Nenhum dos arguidos negará que a sua principal fonte de rendimento são as carteiras alheias. Mas deverão refutar as imputações de associação criminosa e de tráfico de pessoas.

O cadastro de Diana não mente: a última multa que o tribunal lhe aplicou por carteirismo ascendeu aos 400 euros. Desta vez, porém, arrisca-se a uma pesada pena de cadeia, encontrando-se presa preventivamente em Tires há mais de um ano, por causa das suspeitas de não ser uma mera carteirista e de poder fugir do país.

Na decisão em que recusaram o seu pedido para esperar pelo julgamento em casa, com pulseira electrónica, os juízes da Relação de Lisboa consideraram haver, de facto, fortes indícios de que o gangue se dedicava a recrutar pessoas oriundas da Roménia para actuarem nas ruas mais turísticas de Lisboa, “transportando-os aos locais onde cometiam os furtos, vigiando-os e providenciando pelo seu alojamento”.
◆ ◆ ◆ ◆ ◆
### [ATIVIDADE 1]
Segundo o excerto, a quanto ascendeu a última multa aplicada a Diana por carteirismo?
### [ATIVIDADE 2]
Por favor, enumere todas as atividades que, de acordo com o excerto, os juízes da Relação de Lisboa viram fortes indícios de o gangue praticar.
As linhas não têm qualquer relação com o excerto.

### [DADOS REGISTADOS]
◆ ◆ ◆ ◆ ◆
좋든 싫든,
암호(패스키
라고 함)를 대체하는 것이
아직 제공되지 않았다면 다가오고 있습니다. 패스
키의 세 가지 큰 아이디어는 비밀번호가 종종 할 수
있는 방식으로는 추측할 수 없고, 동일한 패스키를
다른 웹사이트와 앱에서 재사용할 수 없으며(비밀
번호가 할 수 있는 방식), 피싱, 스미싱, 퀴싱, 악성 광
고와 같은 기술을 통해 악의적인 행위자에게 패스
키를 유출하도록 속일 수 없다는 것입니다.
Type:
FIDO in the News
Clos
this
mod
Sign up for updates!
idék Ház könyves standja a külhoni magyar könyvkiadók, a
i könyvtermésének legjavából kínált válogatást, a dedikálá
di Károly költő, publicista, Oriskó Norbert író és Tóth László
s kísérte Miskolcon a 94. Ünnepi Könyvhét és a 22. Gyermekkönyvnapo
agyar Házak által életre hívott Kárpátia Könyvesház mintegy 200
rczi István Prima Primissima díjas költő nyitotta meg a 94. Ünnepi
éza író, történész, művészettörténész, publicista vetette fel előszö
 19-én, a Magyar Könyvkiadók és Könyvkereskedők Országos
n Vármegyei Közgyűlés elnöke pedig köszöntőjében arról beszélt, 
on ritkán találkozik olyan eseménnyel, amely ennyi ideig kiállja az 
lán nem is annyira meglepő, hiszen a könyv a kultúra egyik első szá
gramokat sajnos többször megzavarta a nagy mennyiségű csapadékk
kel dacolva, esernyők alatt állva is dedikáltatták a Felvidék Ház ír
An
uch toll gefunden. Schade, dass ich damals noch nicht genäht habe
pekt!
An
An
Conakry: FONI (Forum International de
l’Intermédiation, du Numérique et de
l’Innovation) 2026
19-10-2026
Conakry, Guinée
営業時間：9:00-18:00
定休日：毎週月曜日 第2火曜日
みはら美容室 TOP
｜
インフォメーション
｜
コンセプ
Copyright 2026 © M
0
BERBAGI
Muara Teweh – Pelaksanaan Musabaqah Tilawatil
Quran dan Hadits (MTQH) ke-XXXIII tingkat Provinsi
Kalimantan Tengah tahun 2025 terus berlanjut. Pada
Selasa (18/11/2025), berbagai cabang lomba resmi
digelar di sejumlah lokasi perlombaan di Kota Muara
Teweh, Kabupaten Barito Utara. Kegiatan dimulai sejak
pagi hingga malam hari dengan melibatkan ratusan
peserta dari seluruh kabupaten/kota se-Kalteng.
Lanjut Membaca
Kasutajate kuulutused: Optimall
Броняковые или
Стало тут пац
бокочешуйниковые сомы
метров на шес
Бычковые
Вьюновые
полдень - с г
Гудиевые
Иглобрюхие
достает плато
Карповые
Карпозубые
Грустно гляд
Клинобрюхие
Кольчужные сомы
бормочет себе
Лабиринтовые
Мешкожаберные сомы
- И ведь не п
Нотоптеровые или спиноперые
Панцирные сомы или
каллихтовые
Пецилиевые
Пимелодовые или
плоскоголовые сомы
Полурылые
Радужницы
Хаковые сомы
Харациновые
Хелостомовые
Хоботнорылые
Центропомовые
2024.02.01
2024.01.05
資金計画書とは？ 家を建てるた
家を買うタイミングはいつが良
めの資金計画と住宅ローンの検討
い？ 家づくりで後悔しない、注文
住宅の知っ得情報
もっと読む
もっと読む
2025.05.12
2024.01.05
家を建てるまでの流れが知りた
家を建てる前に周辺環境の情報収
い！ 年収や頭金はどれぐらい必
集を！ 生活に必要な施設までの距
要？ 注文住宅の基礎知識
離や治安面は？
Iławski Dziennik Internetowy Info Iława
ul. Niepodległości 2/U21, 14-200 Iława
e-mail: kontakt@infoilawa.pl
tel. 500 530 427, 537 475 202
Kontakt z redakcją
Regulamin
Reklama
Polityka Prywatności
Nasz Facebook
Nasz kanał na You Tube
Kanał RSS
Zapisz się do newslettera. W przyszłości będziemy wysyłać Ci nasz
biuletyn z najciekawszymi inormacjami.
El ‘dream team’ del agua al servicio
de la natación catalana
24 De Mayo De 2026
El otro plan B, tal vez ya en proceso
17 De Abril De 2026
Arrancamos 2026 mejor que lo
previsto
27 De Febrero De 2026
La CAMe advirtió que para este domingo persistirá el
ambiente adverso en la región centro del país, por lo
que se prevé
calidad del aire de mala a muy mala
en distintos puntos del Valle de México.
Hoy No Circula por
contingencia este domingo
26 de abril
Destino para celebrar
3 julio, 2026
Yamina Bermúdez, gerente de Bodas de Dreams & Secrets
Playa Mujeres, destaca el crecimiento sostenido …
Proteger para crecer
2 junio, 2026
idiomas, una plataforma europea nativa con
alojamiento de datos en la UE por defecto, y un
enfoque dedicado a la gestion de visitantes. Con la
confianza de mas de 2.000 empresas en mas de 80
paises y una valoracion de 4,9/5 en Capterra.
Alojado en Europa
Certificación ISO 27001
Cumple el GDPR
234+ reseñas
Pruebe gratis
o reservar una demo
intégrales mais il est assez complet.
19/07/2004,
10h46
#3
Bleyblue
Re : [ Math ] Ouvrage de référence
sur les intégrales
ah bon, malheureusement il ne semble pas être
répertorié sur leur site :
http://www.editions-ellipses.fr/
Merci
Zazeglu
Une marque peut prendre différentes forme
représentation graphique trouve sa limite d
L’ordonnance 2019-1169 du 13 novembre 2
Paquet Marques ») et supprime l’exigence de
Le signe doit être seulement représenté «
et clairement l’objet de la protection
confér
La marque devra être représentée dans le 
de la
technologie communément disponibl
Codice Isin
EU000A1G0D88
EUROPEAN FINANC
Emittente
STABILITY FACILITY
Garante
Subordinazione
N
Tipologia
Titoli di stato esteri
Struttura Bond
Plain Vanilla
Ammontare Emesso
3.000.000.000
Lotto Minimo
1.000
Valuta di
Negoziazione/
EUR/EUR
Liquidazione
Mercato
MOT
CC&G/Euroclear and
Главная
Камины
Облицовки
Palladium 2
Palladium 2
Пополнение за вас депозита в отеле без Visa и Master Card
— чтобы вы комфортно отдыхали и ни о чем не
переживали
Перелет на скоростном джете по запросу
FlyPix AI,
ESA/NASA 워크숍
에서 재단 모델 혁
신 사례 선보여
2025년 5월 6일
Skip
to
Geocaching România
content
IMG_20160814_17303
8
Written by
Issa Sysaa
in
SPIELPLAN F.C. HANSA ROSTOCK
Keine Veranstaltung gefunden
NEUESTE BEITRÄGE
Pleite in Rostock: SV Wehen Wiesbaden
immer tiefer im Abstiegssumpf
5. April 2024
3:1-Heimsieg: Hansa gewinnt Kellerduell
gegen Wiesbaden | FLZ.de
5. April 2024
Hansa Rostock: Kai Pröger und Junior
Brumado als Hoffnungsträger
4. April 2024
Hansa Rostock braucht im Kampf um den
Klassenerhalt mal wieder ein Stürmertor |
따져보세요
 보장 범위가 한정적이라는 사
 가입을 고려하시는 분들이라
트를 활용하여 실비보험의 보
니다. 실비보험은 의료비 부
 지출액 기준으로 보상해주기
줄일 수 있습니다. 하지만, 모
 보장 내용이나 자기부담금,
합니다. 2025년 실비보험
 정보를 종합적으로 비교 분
◆ ◆ ◆ ◆ ◆
### [RESPOSTA FINAL 1]
400 euros.

### [RESPOSTA FINAL 2]
- Recrutar pessoas oriundas da Roménia para atuarem nas ruas mais turísticas de Lisboa
- Transportá-las aos locais onde cometiam os furtos
- Vigiá-las
- Providenciar pelo seu alojamento